[What you will do] Only these lines of the data below are wanted: the one with "Pemberian relaksasi, sd negeri 1", the one with "Pemberian relaksasi, sd negeri 2 pucanganak: 0", and any lines between them, each repeated exactly.

Information supplied below:

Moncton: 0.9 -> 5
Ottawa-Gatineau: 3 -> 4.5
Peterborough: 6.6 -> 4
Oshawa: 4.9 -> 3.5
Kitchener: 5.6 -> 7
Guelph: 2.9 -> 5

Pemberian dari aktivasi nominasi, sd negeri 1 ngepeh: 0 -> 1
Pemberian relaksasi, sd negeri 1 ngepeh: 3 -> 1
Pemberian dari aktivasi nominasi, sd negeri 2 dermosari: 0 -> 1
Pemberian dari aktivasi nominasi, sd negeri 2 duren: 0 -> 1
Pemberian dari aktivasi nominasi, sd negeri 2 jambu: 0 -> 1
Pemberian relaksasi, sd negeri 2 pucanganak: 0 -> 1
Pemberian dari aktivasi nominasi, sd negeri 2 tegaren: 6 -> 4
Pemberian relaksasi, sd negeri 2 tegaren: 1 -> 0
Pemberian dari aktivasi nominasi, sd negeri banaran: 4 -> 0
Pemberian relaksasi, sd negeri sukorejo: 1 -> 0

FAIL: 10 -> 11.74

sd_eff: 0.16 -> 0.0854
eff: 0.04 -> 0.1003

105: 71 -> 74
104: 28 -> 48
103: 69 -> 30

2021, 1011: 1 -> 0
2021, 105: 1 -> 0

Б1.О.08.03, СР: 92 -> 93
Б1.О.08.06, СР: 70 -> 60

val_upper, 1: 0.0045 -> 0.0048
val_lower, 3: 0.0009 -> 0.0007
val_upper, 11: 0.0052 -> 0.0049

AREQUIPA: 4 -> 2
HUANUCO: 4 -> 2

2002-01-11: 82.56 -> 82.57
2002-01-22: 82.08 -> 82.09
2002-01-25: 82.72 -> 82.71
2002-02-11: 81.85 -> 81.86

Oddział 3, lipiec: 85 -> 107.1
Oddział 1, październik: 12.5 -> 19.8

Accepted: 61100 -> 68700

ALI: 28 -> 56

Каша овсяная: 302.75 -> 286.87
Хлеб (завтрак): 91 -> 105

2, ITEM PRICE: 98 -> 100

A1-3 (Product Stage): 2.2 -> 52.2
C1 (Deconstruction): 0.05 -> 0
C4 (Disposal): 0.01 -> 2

End of Information supplied.

[Answer to the exercise]
Pemberian relaksasi, sd negeri 1 ngepeh: 3 -> 1
Pemberian dari aktivasi nominasi, sd negeri 2 dermosari: 0 -> 1
Pemberian dari aktivasi nominasi, sd negeri 2 duren: 0 -> 1
Pemberian dari aktivasi nominasi, sd negeri 2 jambu: 0 -> 1
Pemberian relaksasi, sd negeri 2 pucanganak: 0 -> 1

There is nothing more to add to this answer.